I’m speaking of technical disenfranchisement. Simply put, this is the concept of traditional technology (legacy technology) not having the power to hold onto R&D dollars as everything moves towards more modern platforms (public cloud computing).
From our partners:
Back in 2018 this was such an obvious trend that it generated a blog post around the forced march to cloud computing. It introduced the idea that according to the R&D spending data, the public cloud had become the favored platform. Most of the funding had begun to funnel into cloud-native and third-party technologies that support public clouds. This included security, monitoring and management, governance, and application development—really the core things that keep systems running and outages rare.
Trouble is coming for a great deal of enterprises running legacy technology. If all of the technology spending is going towards cloud-based systems, what’s left over for traditional platforms? Those supporting more traditional systems will find themselves disenfranchised relative to the power they wielded just a few years ago.
There will be some significant disadvantages for companies that continue to use disenfranchised technology, including:
- Lack of updates and fixes to support ongoing systems maintenance. This can be as innocuous as missing a few performance enhancements, to as serious as missing security patches that could prevent a major breach.
- Little power to influence the product roadmap. If 80 percent of the R&D dollars are spent elsewhere, you won’t get much of a say as to what the product should be, short term or long term.
- Reduced ROI. Despite the fact that support and enhancement have diminished or will diminish, the license or subscription fees still remain. You’re not likely to receive any discounts for decreased value delivered and increased risk.
What can be done? Not much, other than understand how the market is shifting and plan accordingly.
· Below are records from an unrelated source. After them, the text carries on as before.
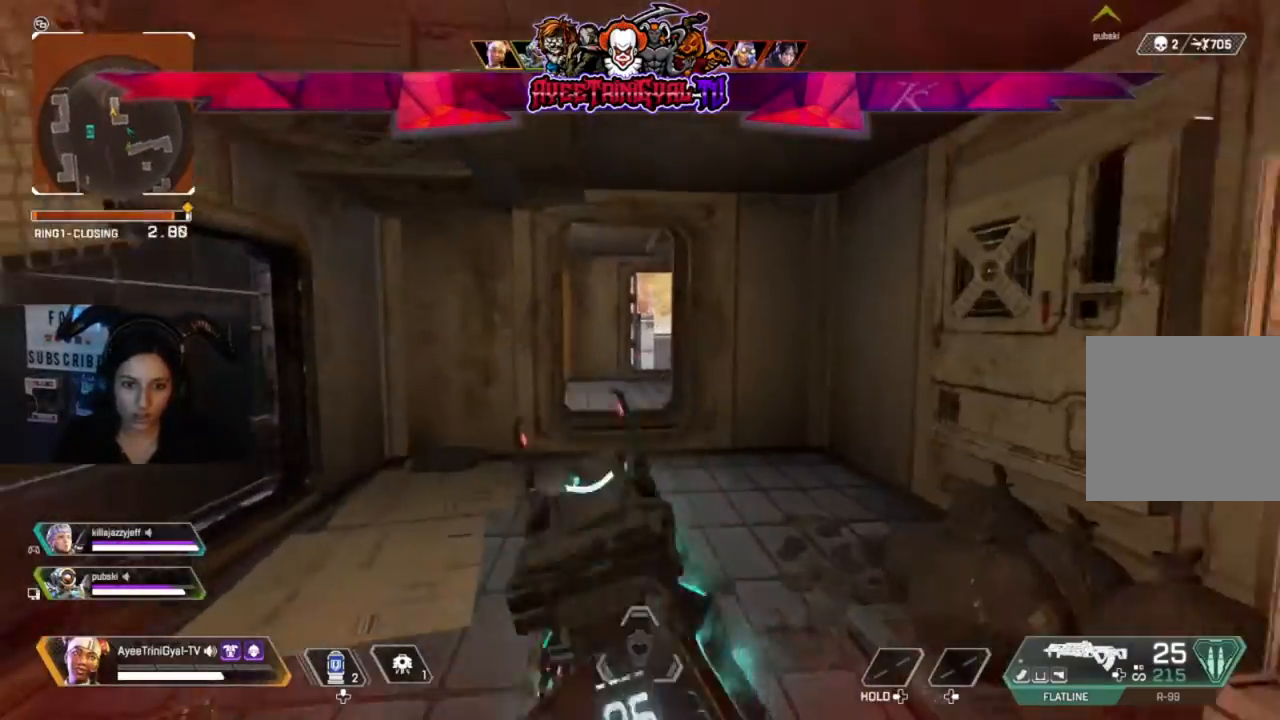
{"buttons": [], "left_stick": "up", "right_stick": "center", "events": [[100, "L3", "up"]]}
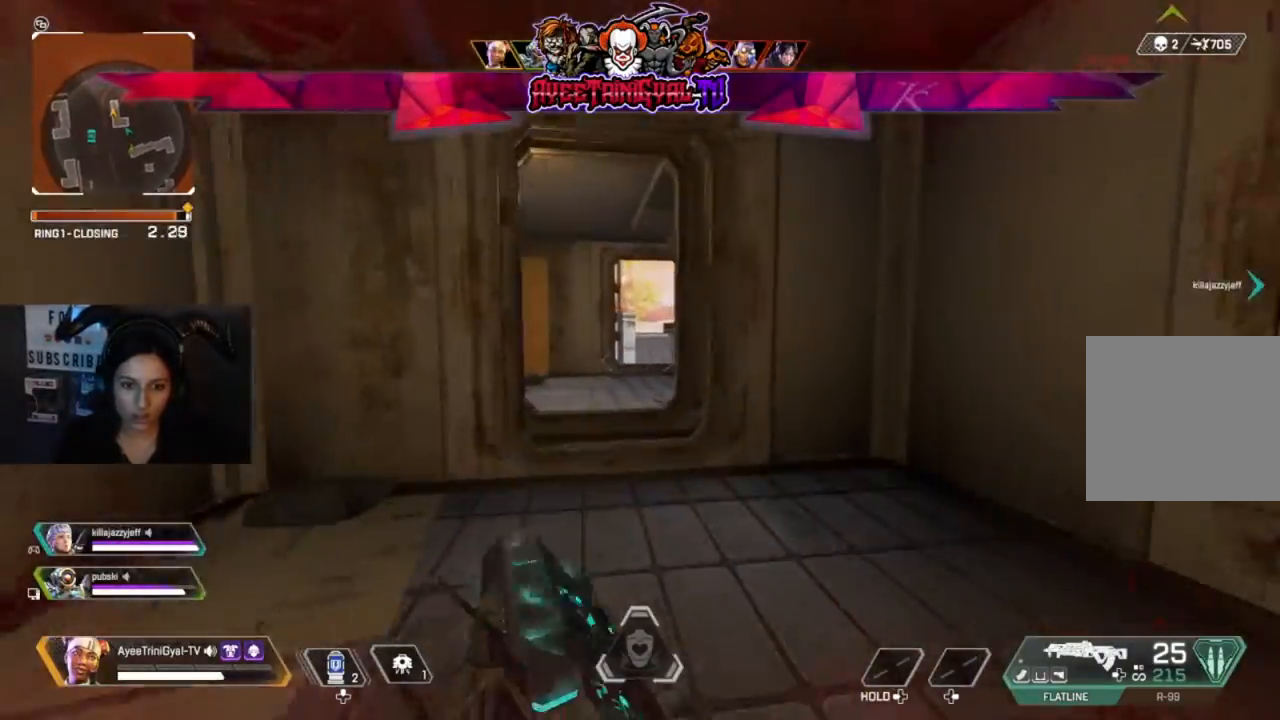
{"buttons": [], "left_stick": "up", "right_stick": "center", "events": []}
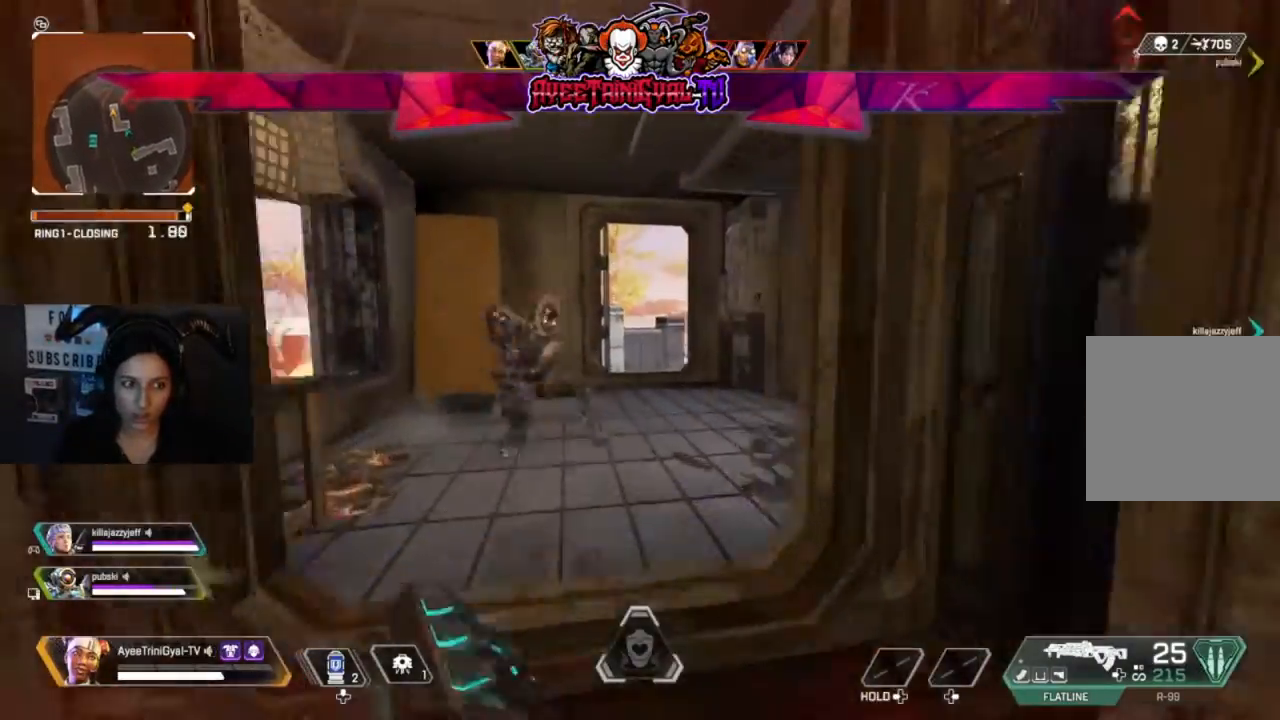
{"buttons": ["R2"], "left_stick": "right", "right_stick": "up-right"}
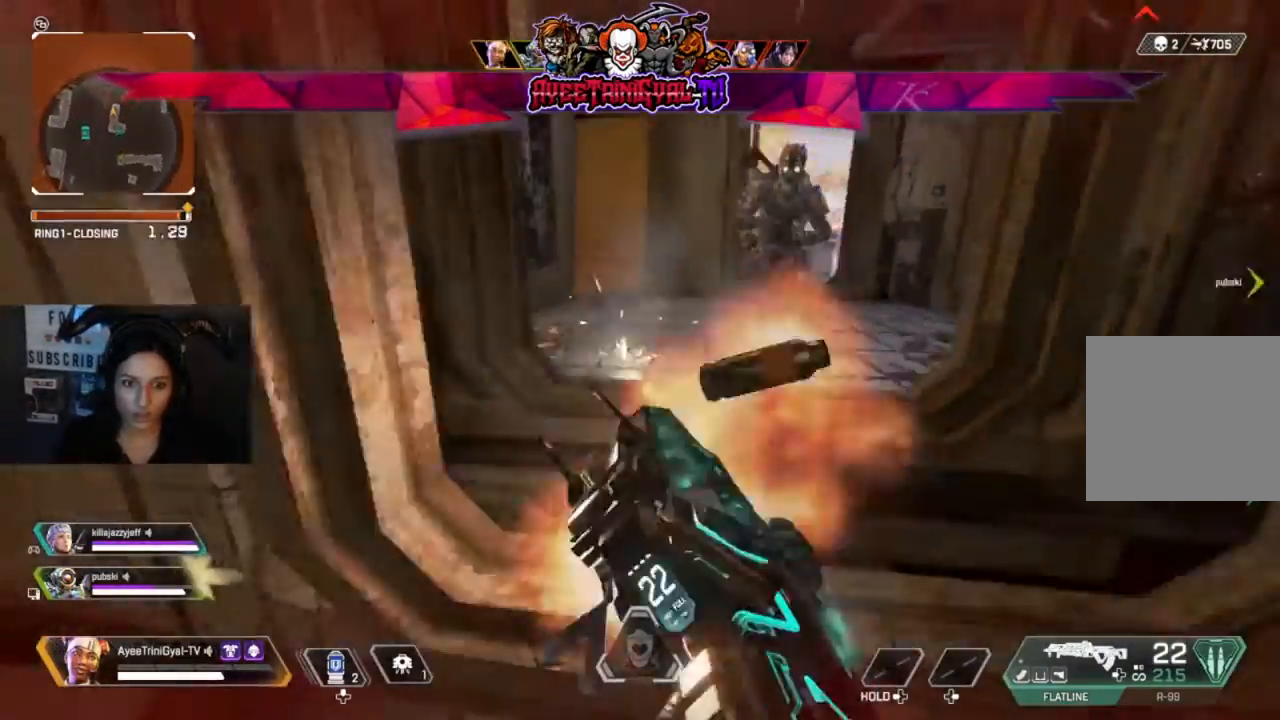
{"buttons": ["R2"], "left_stick": "right", "right_stick": "center", "events": [[100, "L3", "down"], [167, "left_stick", "left"], [267, "L3", "up"], [300, "left_stick", "right"], [333, "right_stick", "down-right"], [433, "right_stick", "center"]]}
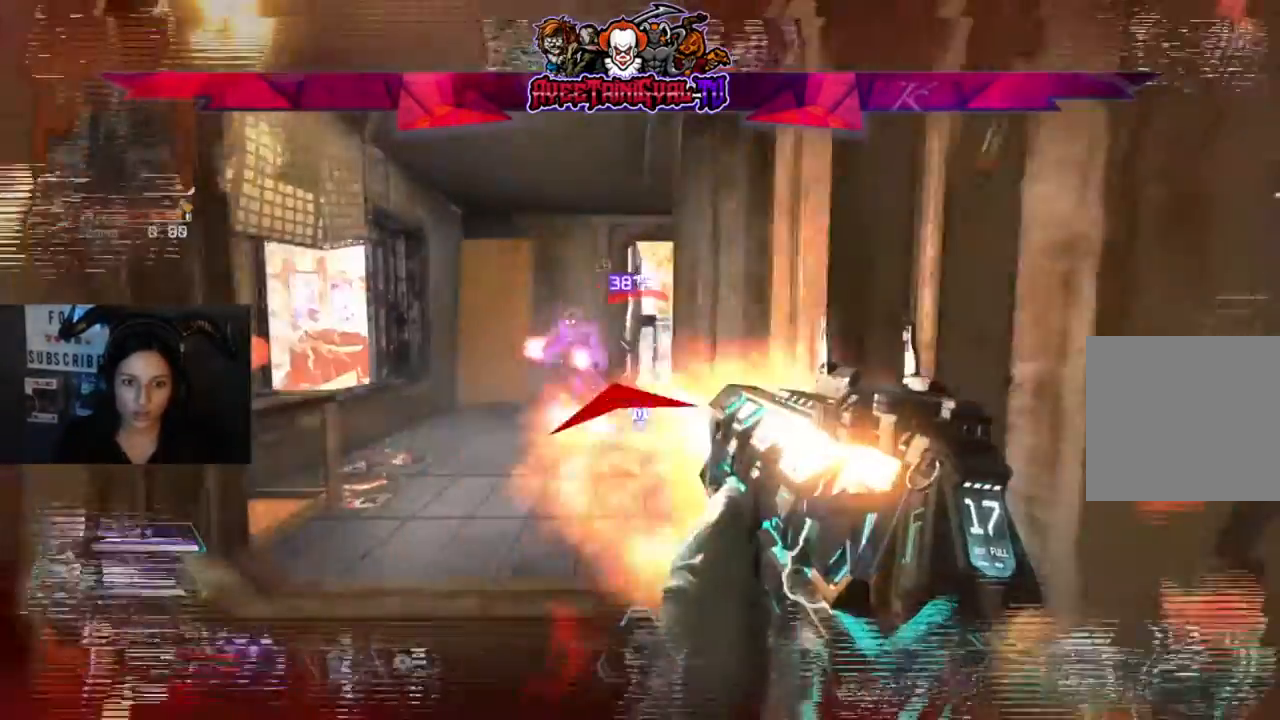
{"buttons": [], "left_stick": "right", "right_stick": "center", "events": [[33, "right_stick", "left"], [233, "right_stick", "center"], [267, "R2", "up"], [333, "X", "down"], [467, "X", "up"]]}
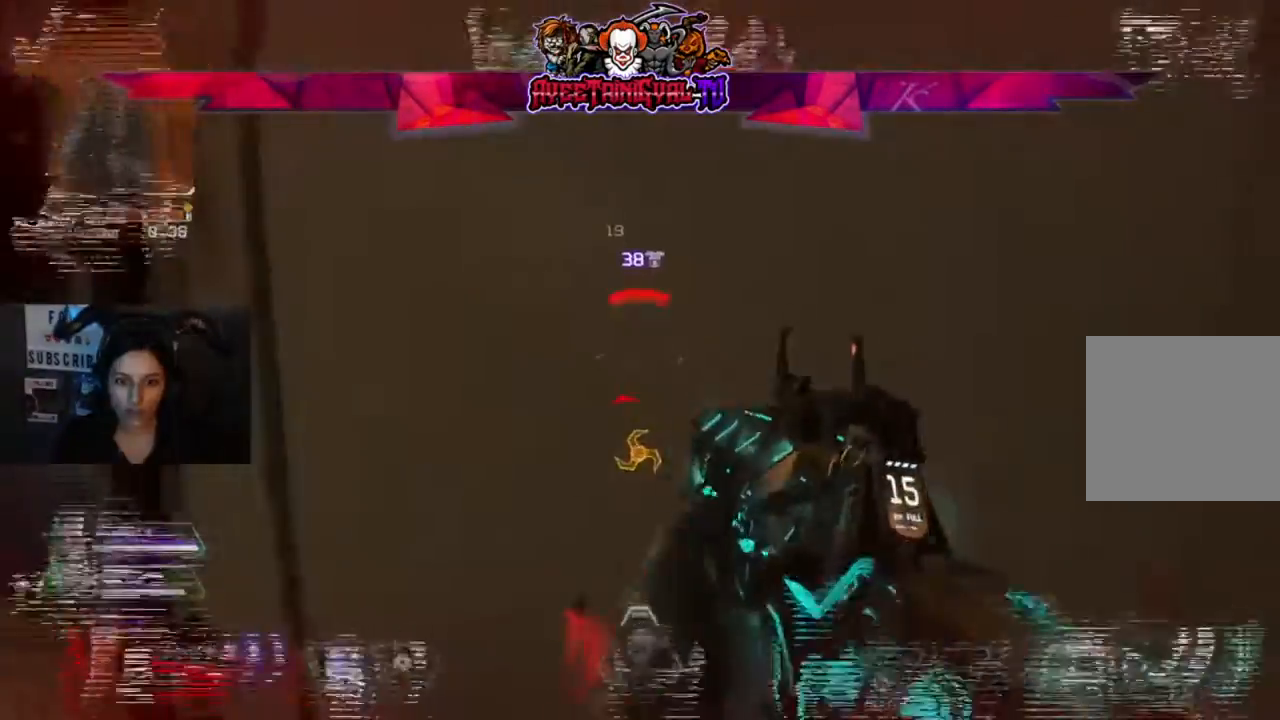
{"buttons": [], "left_stick": "center", "right_stick": "center", "events": [[200, "right_stick", "left"], [467, "right_stick", "center"], [500, "left_stick", "center"]]}
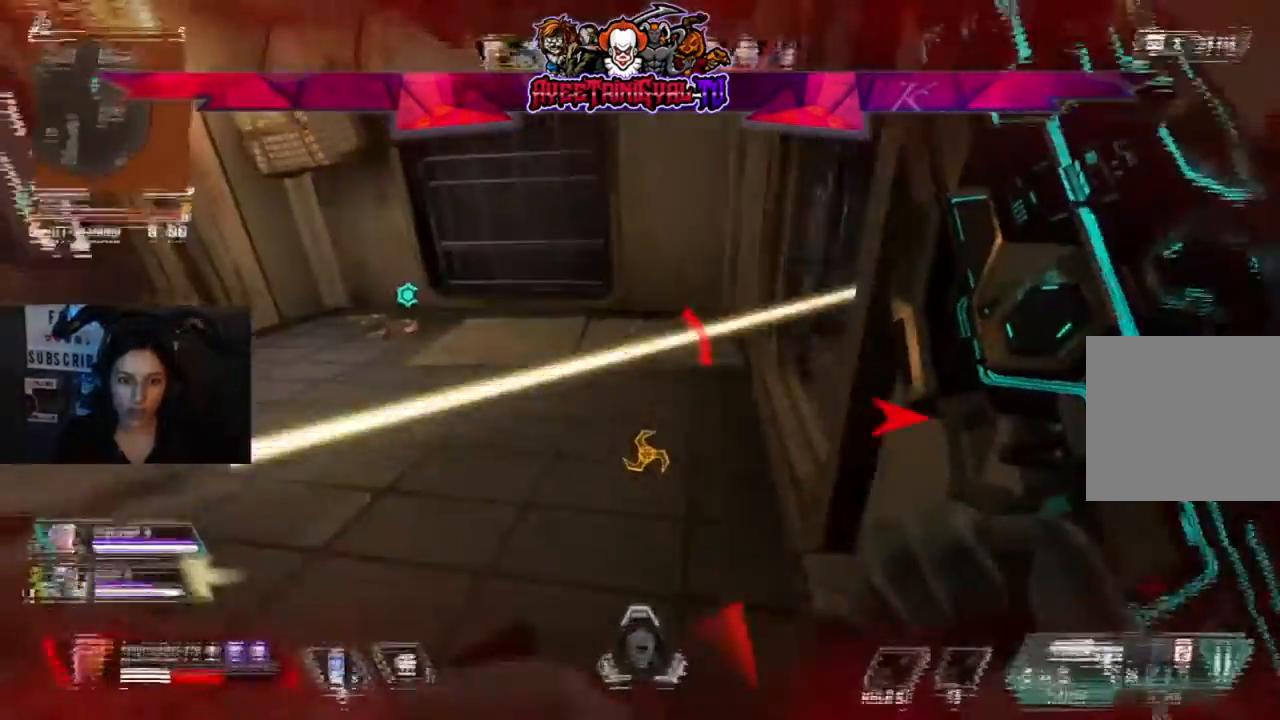
{"buttons": [], "left_stick": "down-right", "right_stick": "center", "events": [[400, "left_stick", "down-right"]]}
Those most at risk are enterprises that support applications and datasets that are contraindicated for public clouds. They may have to stay on-premises or within an MSP and must deal with technical disenfranchisement.
This is nothing new, really. We’ve all owned platforms that were discontinued or perhaps purchased and then neglected. Change forces enterprise IT to look for new digs—hopefully ones that won’t lose market share and interest anytime soon.